The gospel writer you call Luke—not his real name, but
what does it matter anymore?—Luke compresses 30 years of life and development
into that sentence: “And the child grew and became strong and full of
wisdom,” and that is certainly true. And
I, in the form of this fluttering spirit, saw it all. And it amazed me then, as it amazes me now,
that God chose to become one of us, and
that through that choosing, through that incarnation, our salvation has
come. And in the two millennia I have looked
on, I have seen empires come and empires go, I’ve seen armies rise and fall,
and rulers and nations proclaim themselves “indispensable” and “eternal,” and
the greatest there ever was. But God did
not choose to become manifest in that way.
As Martin Luther put it, God became small for us. God came down, not as a mighty king or
president, not to crush Romans or vanquish enemies, but as an infant, the most
helpless thing imaginable.

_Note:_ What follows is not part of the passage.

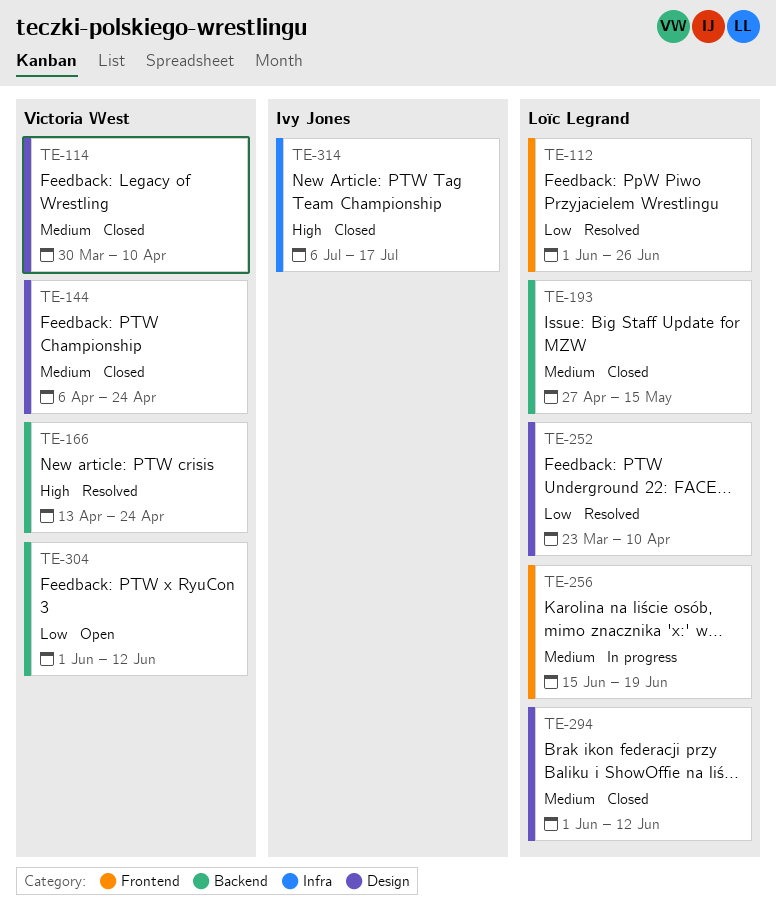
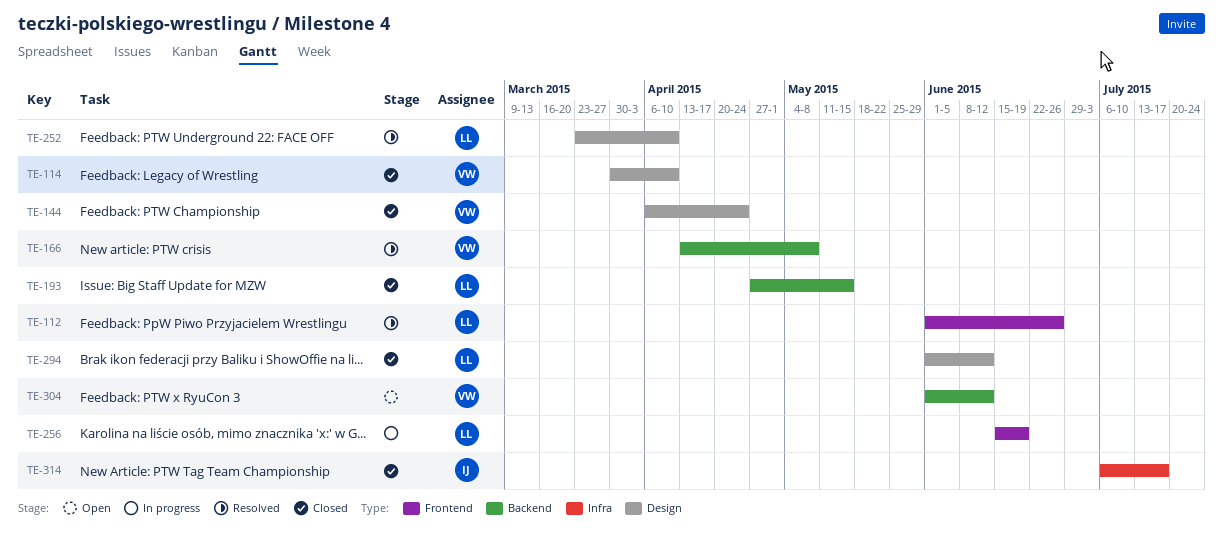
TE-166, due: Apr 24 -> May 8

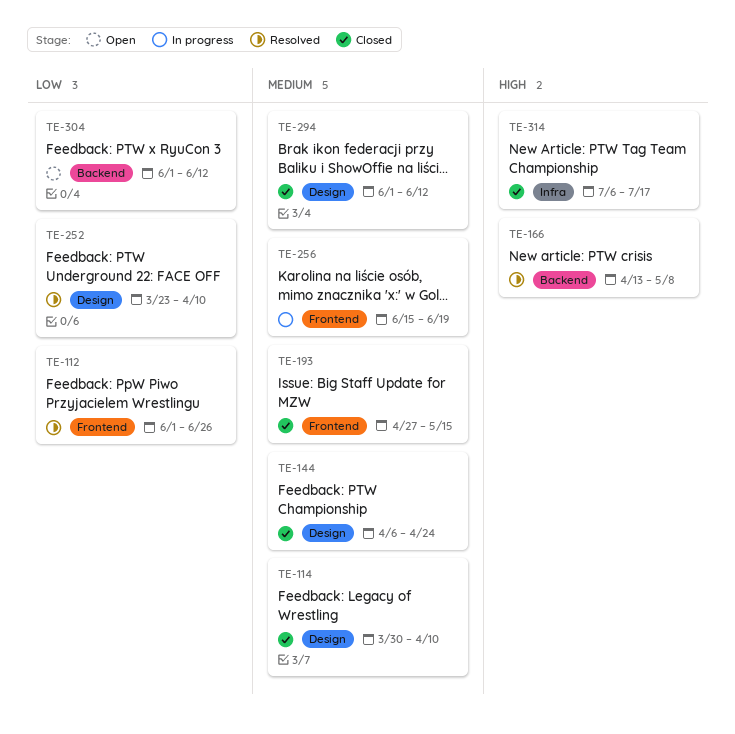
TE-193, label: Backend -> Frontend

God came
down, not to a media-savvy consultant, or a middle-class engineer, or a
corporate CEO. God came down in
scandalous circumstance, to a couple so poor they couldn’t afford a lamb as an
offering to the Lord.
I remember the wonder and the amazement, as I held the incarnation in my hands, as I
cherished Jesus in my arms, for the briefest of moments before I died. I held him in my hands, but you hold him in
your hearts, and that’s the greatest thing of all. Amen.